I had been meaning to visit this Helen Frankenthaler show at Dulwich Picture Gallery since it opened several months ago and finally made it. It’s a hugely impressive exhibition which I highly recommend.
Low lighting levels and the use of reflective glass made it hard to get more than a hint of the work so apologies in advance for my photos. Even the images in the catalogue couldn’t do justice to the subtlety of colouring. It reminded me that art has to be seen in real life to be properly appreciated. I feel that about images of my work online – you only see about 30% of the piece.
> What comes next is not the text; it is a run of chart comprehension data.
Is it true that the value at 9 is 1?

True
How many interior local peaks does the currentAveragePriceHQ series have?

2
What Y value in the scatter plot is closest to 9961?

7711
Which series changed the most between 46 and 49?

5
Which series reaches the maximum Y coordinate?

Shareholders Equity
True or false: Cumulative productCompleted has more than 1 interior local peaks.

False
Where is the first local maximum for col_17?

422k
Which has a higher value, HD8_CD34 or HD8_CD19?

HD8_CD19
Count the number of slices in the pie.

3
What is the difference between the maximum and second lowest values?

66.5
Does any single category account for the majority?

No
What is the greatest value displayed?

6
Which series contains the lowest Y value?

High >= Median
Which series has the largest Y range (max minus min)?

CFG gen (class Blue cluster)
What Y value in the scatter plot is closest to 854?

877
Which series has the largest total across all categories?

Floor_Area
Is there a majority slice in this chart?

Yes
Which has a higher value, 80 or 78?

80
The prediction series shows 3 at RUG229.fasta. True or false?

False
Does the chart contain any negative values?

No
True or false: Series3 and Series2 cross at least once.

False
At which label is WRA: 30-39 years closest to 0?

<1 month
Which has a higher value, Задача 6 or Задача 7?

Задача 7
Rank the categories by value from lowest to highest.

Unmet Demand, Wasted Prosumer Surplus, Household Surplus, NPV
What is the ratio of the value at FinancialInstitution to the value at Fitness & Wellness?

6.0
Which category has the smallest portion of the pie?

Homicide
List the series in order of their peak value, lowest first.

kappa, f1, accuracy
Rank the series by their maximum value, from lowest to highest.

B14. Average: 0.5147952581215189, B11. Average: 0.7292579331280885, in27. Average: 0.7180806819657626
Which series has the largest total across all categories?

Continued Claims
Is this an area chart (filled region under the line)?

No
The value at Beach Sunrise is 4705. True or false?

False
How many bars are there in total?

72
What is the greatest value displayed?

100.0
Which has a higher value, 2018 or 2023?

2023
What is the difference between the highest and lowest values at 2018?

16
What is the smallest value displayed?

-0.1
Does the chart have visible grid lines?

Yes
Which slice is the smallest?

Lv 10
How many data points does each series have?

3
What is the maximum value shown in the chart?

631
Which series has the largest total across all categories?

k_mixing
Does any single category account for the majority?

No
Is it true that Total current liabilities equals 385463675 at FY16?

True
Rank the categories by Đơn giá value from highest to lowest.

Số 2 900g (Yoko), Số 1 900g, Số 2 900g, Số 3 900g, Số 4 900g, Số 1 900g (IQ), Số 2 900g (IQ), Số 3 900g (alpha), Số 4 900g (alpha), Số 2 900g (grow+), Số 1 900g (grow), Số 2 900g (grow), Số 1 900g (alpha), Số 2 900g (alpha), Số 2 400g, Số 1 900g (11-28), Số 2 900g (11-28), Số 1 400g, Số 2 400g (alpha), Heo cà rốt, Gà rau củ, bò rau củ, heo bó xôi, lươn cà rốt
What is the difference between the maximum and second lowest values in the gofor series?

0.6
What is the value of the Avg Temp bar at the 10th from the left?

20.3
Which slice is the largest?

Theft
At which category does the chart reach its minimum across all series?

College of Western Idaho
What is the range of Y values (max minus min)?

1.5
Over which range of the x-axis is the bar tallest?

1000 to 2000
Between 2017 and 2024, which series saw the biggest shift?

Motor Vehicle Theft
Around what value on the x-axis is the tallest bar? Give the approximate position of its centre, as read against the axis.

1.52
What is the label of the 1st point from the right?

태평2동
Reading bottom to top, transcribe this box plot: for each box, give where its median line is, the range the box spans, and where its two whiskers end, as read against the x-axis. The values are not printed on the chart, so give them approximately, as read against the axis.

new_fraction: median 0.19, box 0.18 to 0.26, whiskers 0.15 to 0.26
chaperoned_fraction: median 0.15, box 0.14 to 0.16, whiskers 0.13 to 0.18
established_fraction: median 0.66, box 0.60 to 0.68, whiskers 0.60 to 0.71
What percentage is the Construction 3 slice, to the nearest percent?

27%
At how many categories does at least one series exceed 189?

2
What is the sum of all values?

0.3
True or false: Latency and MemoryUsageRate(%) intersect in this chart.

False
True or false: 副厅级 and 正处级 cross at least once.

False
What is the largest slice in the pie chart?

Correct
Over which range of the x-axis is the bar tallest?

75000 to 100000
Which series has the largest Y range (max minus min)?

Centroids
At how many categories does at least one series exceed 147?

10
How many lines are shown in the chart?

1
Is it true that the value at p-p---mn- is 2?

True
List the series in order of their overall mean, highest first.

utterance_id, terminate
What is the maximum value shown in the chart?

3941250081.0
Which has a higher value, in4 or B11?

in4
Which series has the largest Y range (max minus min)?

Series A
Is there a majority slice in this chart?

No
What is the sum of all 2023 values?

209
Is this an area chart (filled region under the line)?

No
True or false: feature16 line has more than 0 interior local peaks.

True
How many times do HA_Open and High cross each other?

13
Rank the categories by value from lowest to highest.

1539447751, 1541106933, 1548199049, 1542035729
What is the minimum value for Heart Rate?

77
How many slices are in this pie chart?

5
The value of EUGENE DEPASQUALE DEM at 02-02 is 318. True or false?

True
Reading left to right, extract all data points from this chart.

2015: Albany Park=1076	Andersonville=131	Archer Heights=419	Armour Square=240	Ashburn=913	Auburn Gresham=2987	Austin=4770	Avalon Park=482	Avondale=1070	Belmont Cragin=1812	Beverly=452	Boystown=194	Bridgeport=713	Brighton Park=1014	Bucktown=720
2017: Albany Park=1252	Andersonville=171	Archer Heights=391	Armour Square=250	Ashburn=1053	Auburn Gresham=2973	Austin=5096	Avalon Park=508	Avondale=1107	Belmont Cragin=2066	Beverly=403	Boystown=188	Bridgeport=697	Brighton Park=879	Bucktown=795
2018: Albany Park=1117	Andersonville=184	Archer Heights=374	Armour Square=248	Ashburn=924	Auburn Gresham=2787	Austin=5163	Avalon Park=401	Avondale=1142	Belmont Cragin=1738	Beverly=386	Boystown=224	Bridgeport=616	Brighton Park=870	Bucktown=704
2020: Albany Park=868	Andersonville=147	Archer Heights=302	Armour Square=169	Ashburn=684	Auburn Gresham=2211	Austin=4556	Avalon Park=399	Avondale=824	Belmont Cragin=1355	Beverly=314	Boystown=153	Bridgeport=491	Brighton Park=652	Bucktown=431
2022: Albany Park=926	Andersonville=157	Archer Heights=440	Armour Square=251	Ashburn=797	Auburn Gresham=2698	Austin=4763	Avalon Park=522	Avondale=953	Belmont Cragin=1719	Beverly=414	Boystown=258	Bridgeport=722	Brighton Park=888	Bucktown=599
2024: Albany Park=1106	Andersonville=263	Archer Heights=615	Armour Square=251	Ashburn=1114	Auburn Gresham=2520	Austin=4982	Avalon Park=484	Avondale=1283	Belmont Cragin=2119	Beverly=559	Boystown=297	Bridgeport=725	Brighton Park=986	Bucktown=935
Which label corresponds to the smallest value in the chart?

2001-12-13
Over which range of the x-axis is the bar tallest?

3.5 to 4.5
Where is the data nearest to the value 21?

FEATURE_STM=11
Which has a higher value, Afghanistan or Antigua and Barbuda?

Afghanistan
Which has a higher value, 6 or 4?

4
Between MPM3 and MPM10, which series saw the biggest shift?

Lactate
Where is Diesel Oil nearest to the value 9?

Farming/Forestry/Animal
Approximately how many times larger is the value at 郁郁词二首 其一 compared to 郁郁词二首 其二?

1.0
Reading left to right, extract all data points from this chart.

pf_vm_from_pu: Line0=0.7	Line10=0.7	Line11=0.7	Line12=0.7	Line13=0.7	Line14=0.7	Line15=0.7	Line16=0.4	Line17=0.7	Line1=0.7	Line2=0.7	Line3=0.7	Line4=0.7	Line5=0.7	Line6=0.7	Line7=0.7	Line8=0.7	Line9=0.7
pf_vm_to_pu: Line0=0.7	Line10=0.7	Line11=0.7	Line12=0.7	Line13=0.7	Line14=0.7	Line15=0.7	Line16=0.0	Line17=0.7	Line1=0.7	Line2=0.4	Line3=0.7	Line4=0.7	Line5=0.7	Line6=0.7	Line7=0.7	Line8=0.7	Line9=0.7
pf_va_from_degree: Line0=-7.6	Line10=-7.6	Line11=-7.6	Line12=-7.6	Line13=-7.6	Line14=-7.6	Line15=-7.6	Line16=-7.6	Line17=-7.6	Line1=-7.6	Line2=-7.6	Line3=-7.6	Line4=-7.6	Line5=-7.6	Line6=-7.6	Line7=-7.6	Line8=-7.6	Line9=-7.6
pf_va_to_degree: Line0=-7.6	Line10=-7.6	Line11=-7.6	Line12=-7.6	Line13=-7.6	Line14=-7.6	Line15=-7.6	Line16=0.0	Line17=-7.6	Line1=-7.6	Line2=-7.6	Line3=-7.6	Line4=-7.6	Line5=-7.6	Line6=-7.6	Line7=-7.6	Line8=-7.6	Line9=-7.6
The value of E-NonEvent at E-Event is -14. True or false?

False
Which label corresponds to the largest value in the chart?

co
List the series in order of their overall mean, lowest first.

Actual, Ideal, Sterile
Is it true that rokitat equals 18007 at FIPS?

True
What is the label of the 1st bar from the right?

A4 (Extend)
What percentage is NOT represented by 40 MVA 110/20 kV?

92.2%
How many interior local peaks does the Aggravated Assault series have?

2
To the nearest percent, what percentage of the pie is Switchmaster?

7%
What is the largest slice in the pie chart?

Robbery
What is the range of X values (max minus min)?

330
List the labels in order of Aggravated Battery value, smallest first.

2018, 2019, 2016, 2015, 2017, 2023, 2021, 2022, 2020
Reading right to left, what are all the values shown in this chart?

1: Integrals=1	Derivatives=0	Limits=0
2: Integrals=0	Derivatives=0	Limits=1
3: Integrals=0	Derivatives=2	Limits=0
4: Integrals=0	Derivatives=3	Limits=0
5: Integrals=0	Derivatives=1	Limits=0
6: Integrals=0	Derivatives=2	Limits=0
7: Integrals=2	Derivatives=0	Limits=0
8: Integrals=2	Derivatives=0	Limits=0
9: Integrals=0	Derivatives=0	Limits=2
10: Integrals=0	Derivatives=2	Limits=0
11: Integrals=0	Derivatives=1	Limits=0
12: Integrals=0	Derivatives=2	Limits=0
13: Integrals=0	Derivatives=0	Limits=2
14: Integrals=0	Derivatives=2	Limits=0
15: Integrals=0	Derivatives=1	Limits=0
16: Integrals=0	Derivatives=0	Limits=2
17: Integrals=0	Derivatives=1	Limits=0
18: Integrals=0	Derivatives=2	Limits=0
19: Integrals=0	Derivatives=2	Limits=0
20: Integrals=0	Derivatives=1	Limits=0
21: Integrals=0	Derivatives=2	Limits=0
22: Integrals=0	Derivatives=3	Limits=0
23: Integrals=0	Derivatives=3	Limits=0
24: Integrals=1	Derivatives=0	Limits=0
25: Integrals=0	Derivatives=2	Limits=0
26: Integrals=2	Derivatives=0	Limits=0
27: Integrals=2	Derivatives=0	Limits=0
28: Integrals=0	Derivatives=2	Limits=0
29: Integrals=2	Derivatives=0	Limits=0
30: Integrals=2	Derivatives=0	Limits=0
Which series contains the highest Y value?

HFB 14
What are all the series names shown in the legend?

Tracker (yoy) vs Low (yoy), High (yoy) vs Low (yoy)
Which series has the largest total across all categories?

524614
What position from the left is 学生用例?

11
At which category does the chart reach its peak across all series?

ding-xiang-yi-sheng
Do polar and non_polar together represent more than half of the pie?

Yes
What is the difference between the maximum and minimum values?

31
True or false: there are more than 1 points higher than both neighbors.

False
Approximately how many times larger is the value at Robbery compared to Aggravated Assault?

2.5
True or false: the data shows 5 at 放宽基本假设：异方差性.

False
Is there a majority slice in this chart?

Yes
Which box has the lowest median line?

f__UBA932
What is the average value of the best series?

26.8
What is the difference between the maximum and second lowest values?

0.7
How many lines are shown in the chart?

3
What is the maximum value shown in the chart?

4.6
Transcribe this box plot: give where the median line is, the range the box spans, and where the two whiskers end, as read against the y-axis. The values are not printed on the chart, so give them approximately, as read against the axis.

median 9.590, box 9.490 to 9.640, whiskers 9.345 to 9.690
Since this is the best many of us get though, let’s go on to talk about process. As Frankenthaler herself famously said “the only rule is that there are no rules”. Her woodcuts had an astonishing number of colours, up to 102 at one point, in order to get the subtleties she required.
She sometimes made maquettes as you can see in the photo above and below. They were then translated into prints in collaboration with a team of master printers to create a limited edition. See how the mark-making changes yet retains the same spirit.
Something that is a core element of my art practice is experimentation. It’s refreshing to see how this process, a key part of Frankenthaler’s printmaking, was shown in the exhibition. One of her prints, Essence Mulberry, went through about 60 iterations before she created a final piece.
Asking questions, exploring possibilities, these are all part of the process and often omitted in an art show.
The 31 colour woodcut below, Weeping Crabapple (2009), was based on a drawing from 1995 and was the last print produced before her death.